ADENOMYOSIS occurs when endometrial tissue that usually lines the uterus grows into the muscular wall of the uterus. The displaced tissue acts normally during each cycle and an enlarged uterus can cause heavy and painful bleeding.
FIBROIDS are benign, non-cancerous growths in the uterus. Progesterone and estrogen hormones play a part in their growth. Some symptoms of fibroids include heavy and prolonged menstrual bleeding, severe menstrual cramps, and infertility.
POLYPS are usually benign, non-cancerous growths attached to the inner wall of the uterus, although some can eventually lead to cancer. Overgrowth of cells in the endometrial lining can be largely attributed to hormonal changes, especially in estrogen levels. Some symptoms of polyps include irregular bleeding, excessively heavy periods, spotting, and infertility.
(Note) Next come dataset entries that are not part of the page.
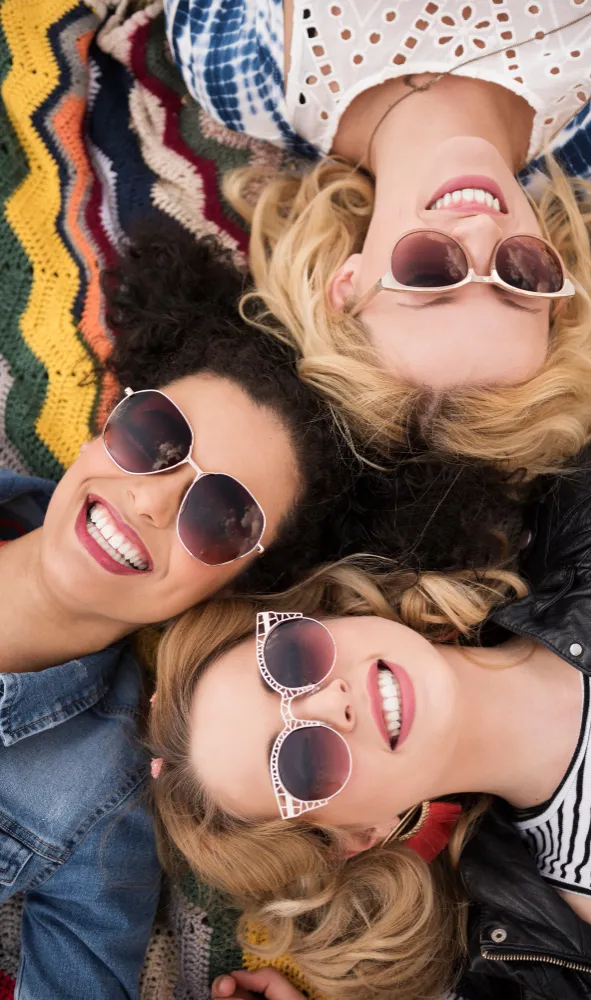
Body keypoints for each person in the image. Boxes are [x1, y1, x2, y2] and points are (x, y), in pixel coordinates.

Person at [150, 418, 591, 1000]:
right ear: (359, 835)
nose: (332, 702)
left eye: (291, 659)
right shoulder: (578, 950)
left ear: (324, 616)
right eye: (303, 761)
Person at [0, 225, 357, 998]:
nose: (152, 501)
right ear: (112, 420)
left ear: (232, 587)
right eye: (155, 436)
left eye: (222, 517)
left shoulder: (101, 813)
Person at [165, 0, 591, 475]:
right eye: (520, 276)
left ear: (347, 285)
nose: (481, 230)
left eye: (430, 272)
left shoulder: (231, 64)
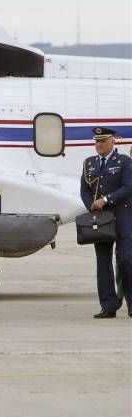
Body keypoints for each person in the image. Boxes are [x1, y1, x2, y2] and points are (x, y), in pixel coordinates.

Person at [80, 127, 132, 318]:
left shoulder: (124, 162)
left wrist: (106, 200)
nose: (99, 145)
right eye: (96, 141)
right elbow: (84, 190)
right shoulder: (89, 164)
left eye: (103, 141)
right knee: (103, 262)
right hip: (100, 219)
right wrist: (91, 205)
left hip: (122, 216)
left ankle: (131, 303)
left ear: (112, 142)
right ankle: (108, 306)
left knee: (126, 259)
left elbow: (128, 187)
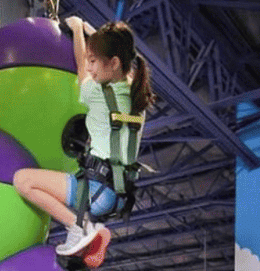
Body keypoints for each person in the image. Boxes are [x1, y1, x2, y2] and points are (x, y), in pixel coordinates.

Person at [13, 17, 155, 256]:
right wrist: (94, 33)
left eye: (94, 61)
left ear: (114, 62)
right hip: (118, 194)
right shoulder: (135, 93)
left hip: (96, 191)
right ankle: (92, 224)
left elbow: (81, 68)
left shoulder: (101, 96)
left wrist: (78, 30)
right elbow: (119, 54)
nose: (91, 67)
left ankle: (77, 226)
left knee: (22, 180)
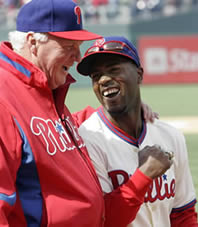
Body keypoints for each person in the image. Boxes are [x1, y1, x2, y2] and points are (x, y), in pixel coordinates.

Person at [0, 0, 173, 226]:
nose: (78, 57)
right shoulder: (6, 96)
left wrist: (124, 107)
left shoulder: (43, 91)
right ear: (33, 42)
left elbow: (43, 132)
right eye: (69, 46)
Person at [76, 36, 198, 227]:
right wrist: (144, 175)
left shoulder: (170, 135)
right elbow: (103, 221)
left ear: (139, 74)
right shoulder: (88, 140)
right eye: (96, 76)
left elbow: (183, 214)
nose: (104, 80)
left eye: (114, 70)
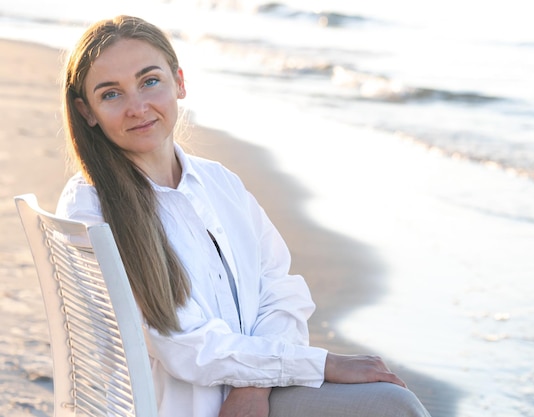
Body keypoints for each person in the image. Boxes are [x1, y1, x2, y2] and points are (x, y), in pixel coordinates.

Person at [56, 15, 431, 417]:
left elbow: (280, 291)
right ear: (87, 110)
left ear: (179, 82)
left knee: (390, 403)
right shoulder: (92, 207)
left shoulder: (220, 182)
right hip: (181, 407)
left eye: (150, 81)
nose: (138, 107)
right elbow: (183, 345)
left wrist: (254, 385)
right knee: (393, 406)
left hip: (253, 394)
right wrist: (324, 364)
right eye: (111, 94)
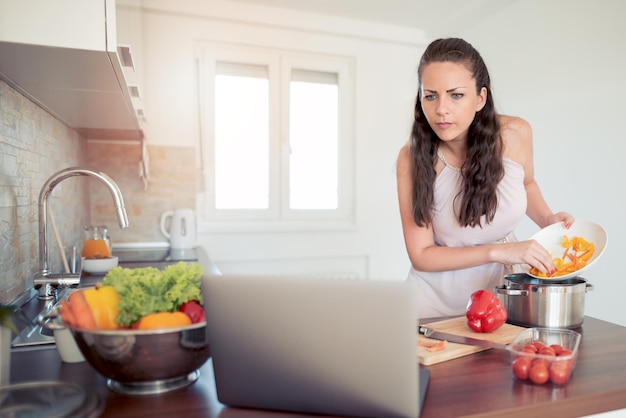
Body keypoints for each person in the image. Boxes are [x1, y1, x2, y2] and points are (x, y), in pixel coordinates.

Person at [396, 38, 574, 318]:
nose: (441, 109)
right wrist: (498, 252)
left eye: (456, 95)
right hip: (433, 308)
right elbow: (422, 255)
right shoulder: (412, 159)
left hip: (500, 299)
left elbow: (525, 183)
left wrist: (547, 219)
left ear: (480, 98)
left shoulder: (515, 134)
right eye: (431, 95)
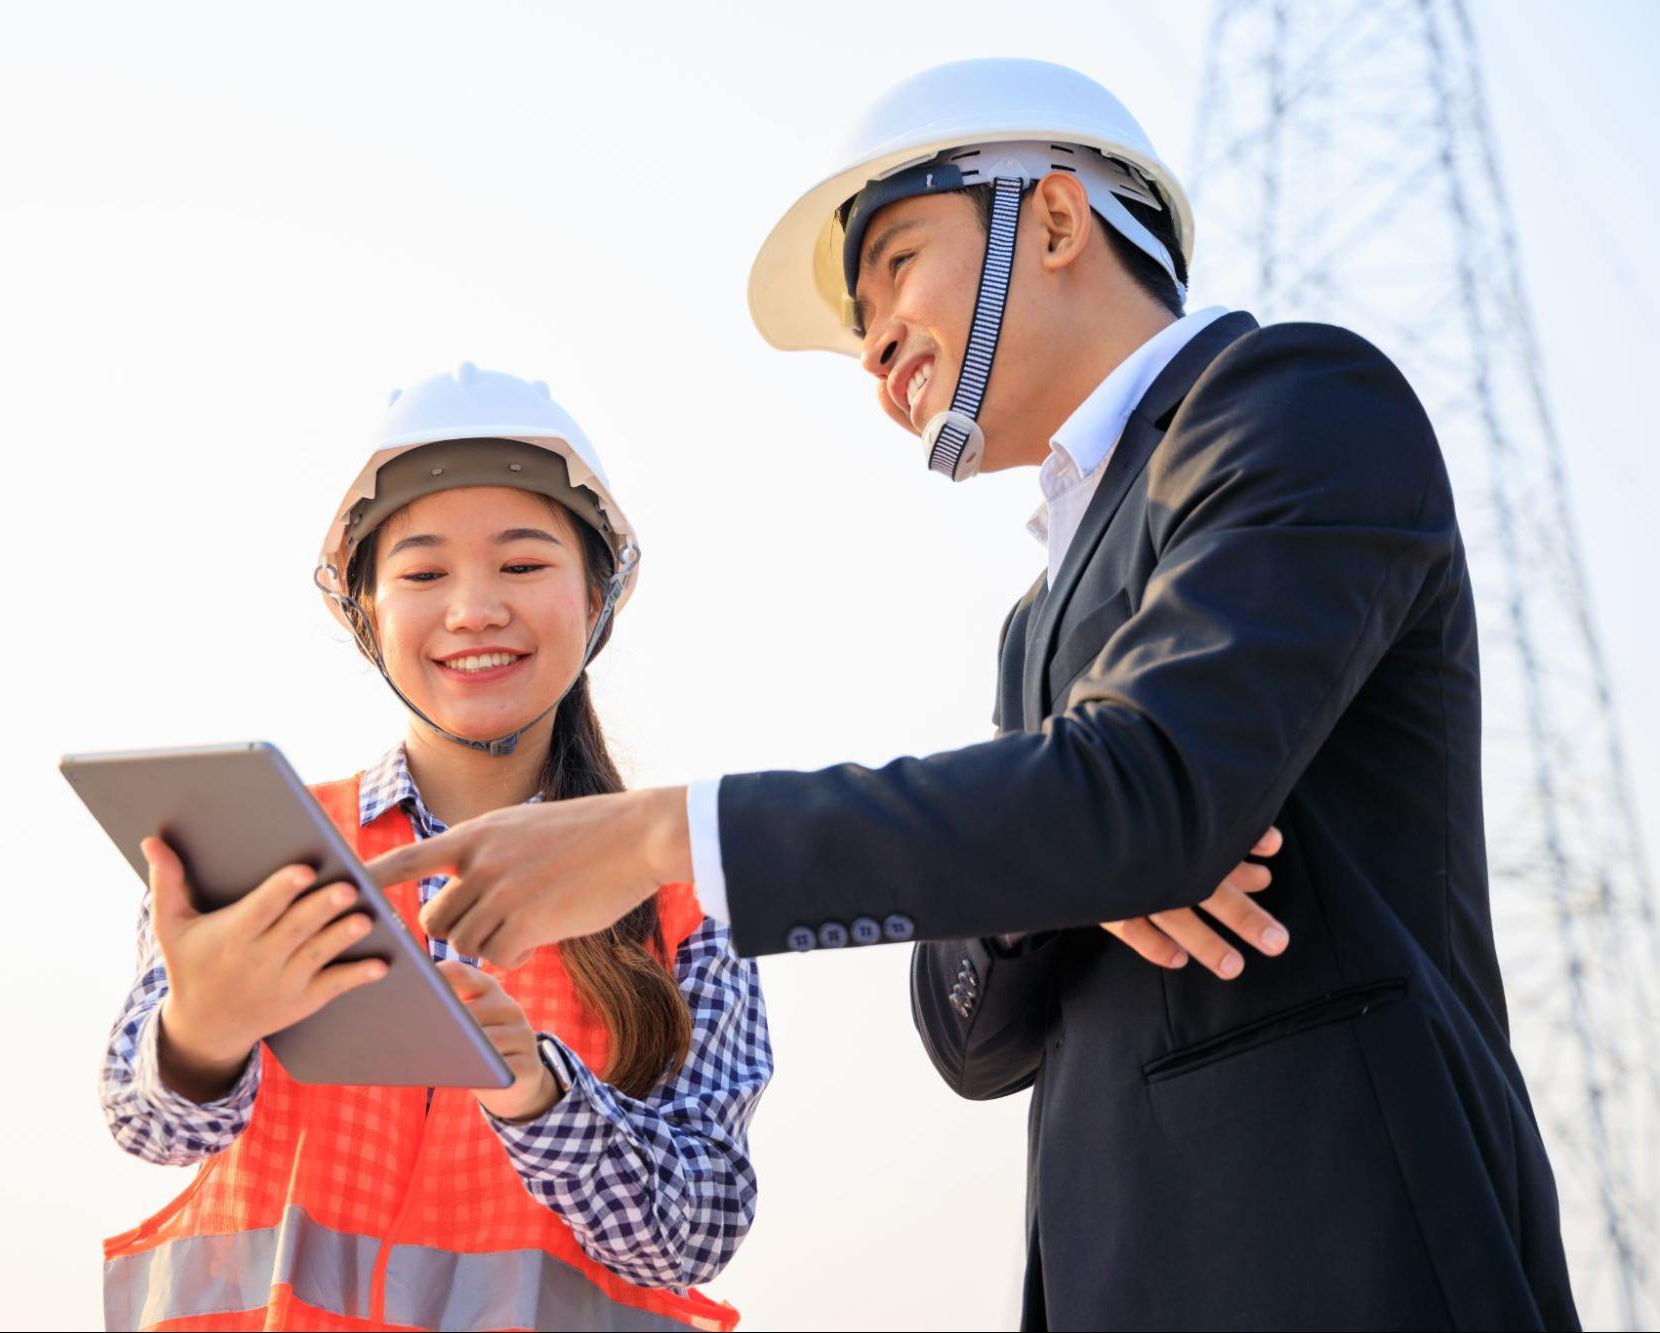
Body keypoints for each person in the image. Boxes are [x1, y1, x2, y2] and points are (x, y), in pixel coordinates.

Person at [365, 61, 1580, 1329]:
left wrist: (667, 832)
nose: (872, 334)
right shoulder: (1033, 624)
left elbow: (1152, 797)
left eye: (895, 260)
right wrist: (1060, 872)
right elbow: (974, 1038)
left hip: (1350, 1256)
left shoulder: (1293, 403)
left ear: (1054, 219)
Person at [96, 364, 770, 1332]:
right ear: (366, 612)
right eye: (420, 573)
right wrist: (203, 1029)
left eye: (523, 564)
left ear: (597, 597)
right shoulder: (261, 846)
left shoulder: (685, 898)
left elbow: (695, 1229)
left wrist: (537, 1093)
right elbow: (147, 1124)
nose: (472, 609)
The American College of Obstetricians and Gynecologists recommends visiting the gynecologist at 13-15. You do not have to be sexually active to see a gynecologist. In addition to sexual wellness advice, having routine appointments are essential to discuss your overall personal health and ask questions about getting your first period or being on your period. Make sure to schedule an appointment if:
- You’ve had sex or intimate sexual contact
- You’re sexually active and missed your period
- You haven’t had your period for 3 months since your last period
- You have irregular discharge
- You have consistent problems/irregularities with your period
- You haven’t gotten your period at all
- You’ve had your period for 2 years and it’s not regular
- You’re 21 and have not yet seen the gynecologist
WHY DO I NEED A PAP SMEAR?
Around 13,000 women in the U.S. are diagnosed with cervical cancer every year, and about 4,000 will die from it. Cervical cancer is the 4th most common cancer in women, but it is also one of most preventable, because it develops over time. Early detection saves lives!
WHAT IS IT?
A pap smear is a procedure to test for cervical cancer in women, done by collecting cells from your cervix. Your doctor will insert a speculum, which holds the vaginal walls so they can clearly see the cervix, into your vagina, and then take cell samples using a soft brush or scraping device called a spatula. During the pap smear, you will feel some pressure or minor discomfort, but don’t worry, you’re all good! Immediately after, you are free to carry on with your day.
WHEN SHOULD I GET ONE?
Doctors recommend getting pap tests at age 21, testing every 3 years. Consult your doctor if you are unsure or have questions.
Menopause is officially diagnosed when you have gone 12 months without having a period. The average age is 51 but can occur between 40-50.
Symptoms of menopause include vaginal dryness, hot flashes, chills, night sweats, sleep problems, weight gain and slowed metabolism, mood swings. Irregularity in your periods in the time leading up to your menopause (perimenopause) may also occur.
Menopause requires no medical treatment, but you may choose to see a doctor to address and manage symptoms that may cause particular discomfort in everyday life.